FERC accepts ISO-NE’s longer-term transmission planning changes

New approaches that give the New England states greater control in achieving their energy and environmental policies and goals are now included in ISO New England’s longer-term transmission planning process.

On July 9, the Federal Energy Regulatory Commission (FERC) accepted the second phase of ISO New England’s Longer Term Transmission Planning (LTTP) tariff changes. The changes create a new process that will operate in addition to current transmission planning protocols.

The process will allow the region to implement transmission system upgrades based on the results of longer-term transmission studies such as the recent 2050 Transmission Study. The rules provide an avenue for the states to evaluate and finance transmission upgrades needed to ensure a reliable grid throughout the clean energy transition. At the request of the New England States Committee on Electricity (NESCOE), the ISO will issue and evaluate requests for proposals (RFPs) to address needs identified by the states. In addition, the ISO will provide technical assistance to the states in support of their procurements and efforts to secure federal funding for transmission investments.

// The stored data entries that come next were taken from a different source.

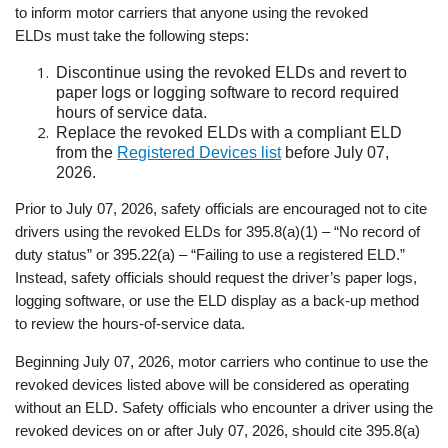
to inform motor carriers that anyone using the revoked
ELDs must take the following steps:
Discontinue using the revoked ELDs and revert to
paper logs or logging software to record required
hours of service data.
Replace the revoked ELDs with a compliant ELD
from the
Registered Devices list
before July 07,
2026.
Prior to July 07, 2026, safety officials are encouraged not to cite
drivers using the revoked ELDs for 395.8(a)(1) – “No record of
duty status” or 395.22(a) – “Failing to use a registered ELD.”
Instead, safety officials should request the driver’s paper logs,
logging software, or use the ELD display as a back-up method
to review the hours-of-service data.
Beginning July 07, 2026, motor carriers who continue to use the
revoked devices listed above will be considered as operating
without an ELD. Safety officials who encounter a driver using the
revoked devices on or after July 07, 2026, should cite 395.8(a)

Evaluation metrics include cost-saving regional benefits, project costs, urgency of need, environmental impact, siting, and other factors. Since larger transmission projects can help transfer power from larger renewable resources in rural areas to more densely populated areas, these projects may offset the need for new generating resources in urban and suburban locations. Methods to measure such benefits are included in the evaluation process.

Many elements of LTTP Phase 2 are aligned with FERC’s recent Order 1920, which also addresses future regional transmission planning. The ISO expects to begin discussions on this order later in 2024, and will continue to work with states and other stakeholders to ensure the region’s transmission system maintains its current high standard of reliability.